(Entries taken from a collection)

· · · · · · ·

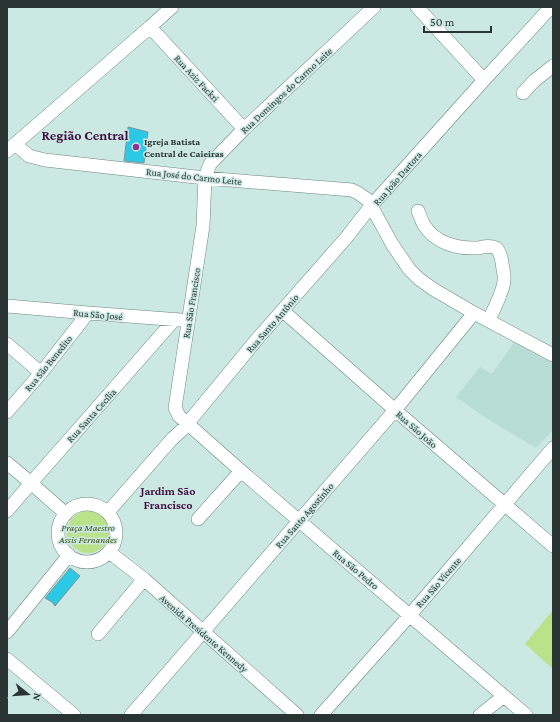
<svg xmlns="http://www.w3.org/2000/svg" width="560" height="722" font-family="'Crimson Pro',serif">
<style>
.built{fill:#b8ddd7}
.green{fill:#bae28a}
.building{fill:#2bc9e5;stroke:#7d969c}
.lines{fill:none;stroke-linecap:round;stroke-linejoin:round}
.minor-casing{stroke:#6c8682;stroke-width:14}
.minor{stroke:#fff;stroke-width:13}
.poi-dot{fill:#933199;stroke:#cce8e3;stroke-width:1.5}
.labels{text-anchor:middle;stroke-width:3;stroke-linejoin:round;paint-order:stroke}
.street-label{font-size:10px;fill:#2a3533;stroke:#cce8e3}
.poi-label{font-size:10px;font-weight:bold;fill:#2a3533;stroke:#cce8e3;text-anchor:start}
.park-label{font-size:10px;font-style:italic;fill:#3b5414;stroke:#cce8e3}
.quarter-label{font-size:12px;font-weight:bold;fill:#421345;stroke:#cce8e3}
.district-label{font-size:14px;font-weight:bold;fill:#421345;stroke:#cce8e3}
</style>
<rect width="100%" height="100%" fill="#cce8e3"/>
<!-- built -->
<path class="built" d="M514,342L553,364V430L536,448L489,420L456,397L480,367L492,374Z"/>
<!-- green -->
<path class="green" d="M67 532a21 21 0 1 1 42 0a21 21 0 1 1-42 0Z
M553,610V669L525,644Z"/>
<!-- building -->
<path class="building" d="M128,127L148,132L144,163L124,161Z
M70,568L80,576L55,606L52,602L45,598Z"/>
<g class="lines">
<defs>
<path id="minor" d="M374,7L244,129L210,164L205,178L203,226L175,408L179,416L241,471L526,715
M417,7L484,80
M150,27L244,129
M523,93L534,81L553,66
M15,144L29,156L45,160L205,178L352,190L358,193L368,200L392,244L409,269L419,279L433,289L474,313L553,355
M7,151L150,27L172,7
M418,211C420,215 421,220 424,225C435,243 457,249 478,248C483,247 490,245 496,248C500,251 501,257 502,262C502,267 505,274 504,280C504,290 493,311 489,320
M7,306L88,313L181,320
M283,311L395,410L553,546
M7,344L41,373
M7,412L41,373L88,313
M7,463L31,483L66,514
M58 533a29 29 0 1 1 58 0a29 29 0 1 1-58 0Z
M7,511L31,483L175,319
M108,512L172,439L182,430L258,338L346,238L371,206L484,80L551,7
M198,519L241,471
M109,552L144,579L297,715
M7,632L69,555
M98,634L144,579
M7,659L74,715
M131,715L395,410L474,313
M321,715L410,615L553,448
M480,715L504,696"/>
</defs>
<!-- minor casing -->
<use href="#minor" class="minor-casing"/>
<!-- minor -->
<use href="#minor" class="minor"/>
</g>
<!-- markers -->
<circle class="poi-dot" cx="136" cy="147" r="4"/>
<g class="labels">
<!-- street labels -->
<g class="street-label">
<text transform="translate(197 78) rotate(47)" y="4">Rua Aziz Fackri</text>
<text transform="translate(286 90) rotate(-43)" y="4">Rua Domingos do Carmo Leite</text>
<text transform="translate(194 176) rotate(6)" y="4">Rua José do Carmo Leite</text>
<text transform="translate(397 178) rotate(-49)" y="4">Rua João Dartora</text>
<text transform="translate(191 303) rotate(-81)" y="4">Rua São Francisco</text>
<text transform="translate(98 314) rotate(5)" y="4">Rua São José</text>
<text transform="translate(272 323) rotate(-49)" y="4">Rua Santo Antônio</text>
<text transform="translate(48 363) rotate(-51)" y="4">Rua São Benedito</text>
<text transform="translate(91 415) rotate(-48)" y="4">Rua Santa Cecília</text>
<text transform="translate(417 429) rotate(41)" y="4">Rua São João</text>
<text transform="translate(304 515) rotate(-49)" y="4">Rua Santo Agostinho</text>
<text transform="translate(356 569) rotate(40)" y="4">Rua São Pedro</text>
<text transform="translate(438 582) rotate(-49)" y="4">Rua São Vicente</text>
<text transform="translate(204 633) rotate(41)" y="4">Avenida Presidente Kennedy</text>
</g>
<!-- poi labels -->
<g class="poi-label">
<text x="144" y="145">Igreja Batista<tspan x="144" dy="12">Central de Caieiras</tspan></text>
</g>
<!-- park labels -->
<g class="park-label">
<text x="88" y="531">Praça Maestro<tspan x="88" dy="12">Assis Fernandes</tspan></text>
</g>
<!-- quarter labels -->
<g class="quarter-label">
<text x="168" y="495">Jardim São<tspan x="168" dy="14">Francisco</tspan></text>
</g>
<!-- district labels -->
<g class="district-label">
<text x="85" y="140">Região Central</text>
</g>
</g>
<!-- border -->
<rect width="560" height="722" fill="none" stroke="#2a3533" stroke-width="16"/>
<!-- north arrow -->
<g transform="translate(28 694) rotate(107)" stroke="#cce8e3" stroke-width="3" paint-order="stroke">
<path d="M0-3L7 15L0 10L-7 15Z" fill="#2a3533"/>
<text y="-6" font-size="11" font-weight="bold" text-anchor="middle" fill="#2a3533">N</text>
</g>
<!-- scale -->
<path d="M424 26v6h67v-6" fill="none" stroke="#2a3533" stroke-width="2"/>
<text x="430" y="26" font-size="12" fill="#2a3533" stroke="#cce8e3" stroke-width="3" paint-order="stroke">50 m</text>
</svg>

· · · · · · ·

__Task goal__:
What lines in the records above include the string "linejoin"? Copy each one.

__The completed task__:
.lines{fill:none;stroke-linecap:round;stroke-linejoin:round}
.labels{text-anchor:middle;stroke-width:3;stroke-linejoin:round;paint-order:stroke}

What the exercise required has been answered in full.